The key in lock-free programming is to use hardware-intrinsic atomic operations.
As a matter of fact, even locks themselves must use those atomic operations!
But the difference between locked and lock-free programming is that a lock-free program can never be stalled entirely by any single thread. By contrast, if in a locking program one thread acquires a lock and then gets suspended indefinitely, the entire program is blocked and cannot make progress. By contrast, a lock-free program can make progress even if individual threads are suspended indefinitely.

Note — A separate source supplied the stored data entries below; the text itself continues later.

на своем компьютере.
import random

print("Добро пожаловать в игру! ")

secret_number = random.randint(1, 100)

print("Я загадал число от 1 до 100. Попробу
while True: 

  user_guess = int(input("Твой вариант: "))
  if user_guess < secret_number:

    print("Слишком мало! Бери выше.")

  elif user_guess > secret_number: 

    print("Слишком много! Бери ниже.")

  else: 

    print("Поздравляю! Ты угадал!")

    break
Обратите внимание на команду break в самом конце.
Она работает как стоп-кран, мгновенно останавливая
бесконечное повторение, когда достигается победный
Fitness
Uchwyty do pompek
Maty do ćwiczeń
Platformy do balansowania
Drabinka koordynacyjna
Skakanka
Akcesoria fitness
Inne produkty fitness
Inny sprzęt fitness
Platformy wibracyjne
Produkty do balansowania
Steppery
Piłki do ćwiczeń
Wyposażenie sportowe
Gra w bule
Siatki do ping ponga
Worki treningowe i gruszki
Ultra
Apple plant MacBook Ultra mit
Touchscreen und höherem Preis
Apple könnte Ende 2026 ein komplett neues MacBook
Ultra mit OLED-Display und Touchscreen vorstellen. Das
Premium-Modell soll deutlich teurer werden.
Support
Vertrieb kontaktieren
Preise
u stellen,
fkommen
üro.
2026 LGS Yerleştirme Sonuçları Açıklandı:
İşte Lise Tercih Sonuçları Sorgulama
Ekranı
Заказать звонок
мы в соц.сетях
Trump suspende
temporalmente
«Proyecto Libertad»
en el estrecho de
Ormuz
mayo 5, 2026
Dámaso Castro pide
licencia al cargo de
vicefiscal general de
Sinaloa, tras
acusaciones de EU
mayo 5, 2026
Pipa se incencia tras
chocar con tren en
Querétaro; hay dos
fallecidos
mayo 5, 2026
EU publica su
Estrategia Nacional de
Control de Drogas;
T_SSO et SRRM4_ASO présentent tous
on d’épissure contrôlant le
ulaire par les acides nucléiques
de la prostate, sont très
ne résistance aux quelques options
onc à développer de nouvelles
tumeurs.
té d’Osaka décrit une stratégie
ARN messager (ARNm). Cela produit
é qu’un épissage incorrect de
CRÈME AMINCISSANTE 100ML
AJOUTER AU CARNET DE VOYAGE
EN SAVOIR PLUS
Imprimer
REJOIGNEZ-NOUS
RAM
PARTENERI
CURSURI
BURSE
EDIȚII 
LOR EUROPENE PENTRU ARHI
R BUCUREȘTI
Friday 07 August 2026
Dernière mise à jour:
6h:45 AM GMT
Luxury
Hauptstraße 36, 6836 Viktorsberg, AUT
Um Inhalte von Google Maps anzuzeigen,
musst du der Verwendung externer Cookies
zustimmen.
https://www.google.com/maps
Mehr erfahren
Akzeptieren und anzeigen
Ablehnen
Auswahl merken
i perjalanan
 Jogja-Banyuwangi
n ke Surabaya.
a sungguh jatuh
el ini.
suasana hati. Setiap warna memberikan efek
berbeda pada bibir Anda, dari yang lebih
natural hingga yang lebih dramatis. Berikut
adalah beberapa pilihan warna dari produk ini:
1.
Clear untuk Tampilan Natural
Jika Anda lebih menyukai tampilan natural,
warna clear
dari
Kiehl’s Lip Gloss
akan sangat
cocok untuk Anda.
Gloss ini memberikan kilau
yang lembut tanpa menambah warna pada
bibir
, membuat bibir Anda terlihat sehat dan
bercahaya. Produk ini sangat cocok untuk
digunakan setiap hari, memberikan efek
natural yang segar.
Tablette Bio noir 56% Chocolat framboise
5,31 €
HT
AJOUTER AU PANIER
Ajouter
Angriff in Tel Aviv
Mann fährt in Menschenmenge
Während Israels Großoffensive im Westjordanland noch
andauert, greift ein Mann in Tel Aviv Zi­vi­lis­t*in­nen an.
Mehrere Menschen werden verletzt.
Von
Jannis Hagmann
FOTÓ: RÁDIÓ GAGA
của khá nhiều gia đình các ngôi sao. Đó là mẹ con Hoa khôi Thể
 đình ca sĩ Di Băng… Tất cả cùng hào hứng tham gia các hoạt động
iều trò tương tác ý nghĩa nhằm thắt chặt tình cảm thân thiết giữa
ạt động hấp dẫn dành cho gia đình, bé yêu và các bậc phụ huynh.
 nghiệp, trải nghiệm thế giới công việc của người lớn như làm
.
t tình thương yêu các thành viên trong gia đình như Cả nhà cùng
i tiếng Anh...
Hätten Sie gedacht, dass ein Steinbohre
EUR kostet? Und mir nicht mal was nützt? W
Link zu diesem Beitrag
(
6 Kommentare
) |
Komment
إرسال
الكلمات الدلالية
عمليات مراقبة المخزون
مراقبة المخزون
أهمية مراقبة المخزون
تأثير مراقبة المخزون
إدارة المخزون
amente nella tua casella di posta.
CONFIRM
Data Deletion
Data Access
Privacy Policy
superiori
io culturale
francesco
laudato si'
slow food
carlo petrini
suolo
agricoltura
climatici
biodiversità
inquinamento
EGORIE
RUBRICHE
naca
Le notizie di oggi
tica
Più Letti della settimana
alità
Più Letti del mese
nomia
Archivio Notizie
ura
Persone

Here's a simple example: A concurrent counter increment. We present two versions which are both "thread-safe", i.e. which can be called multiple times concurrently. First the locked version:
int counter = 0;
std::mutex counter_mutex;
void increment_with_lock()
{
std::lock_guard<std::mutex> _(counter_mutex);
++counter;
}
Now the lock-free version:
std::atomic<int> counter(0);
void increment_lockfree()
{
++counter;
}
Now imagine hundreds of thread all call the increment_*
function concurrently. In the locked version, no thread can make progress until the lock-holding thread unlocks the mutex. By contrast, in the lock-free version, all threads can make progress. If a thread is held up, it just won't do its share of the work, but everyone else gets to get on with their work.
It is worth noting that in general lock-free programming trades throughput and mean latency throughput for predictable latency. That is, a lock-free program will usually get less done than a corresponding locking program if there is not too much contention (since atomic operations are slow and affect a lot of the rest of the system), but it guarantees to never produce unpredictably large latencies.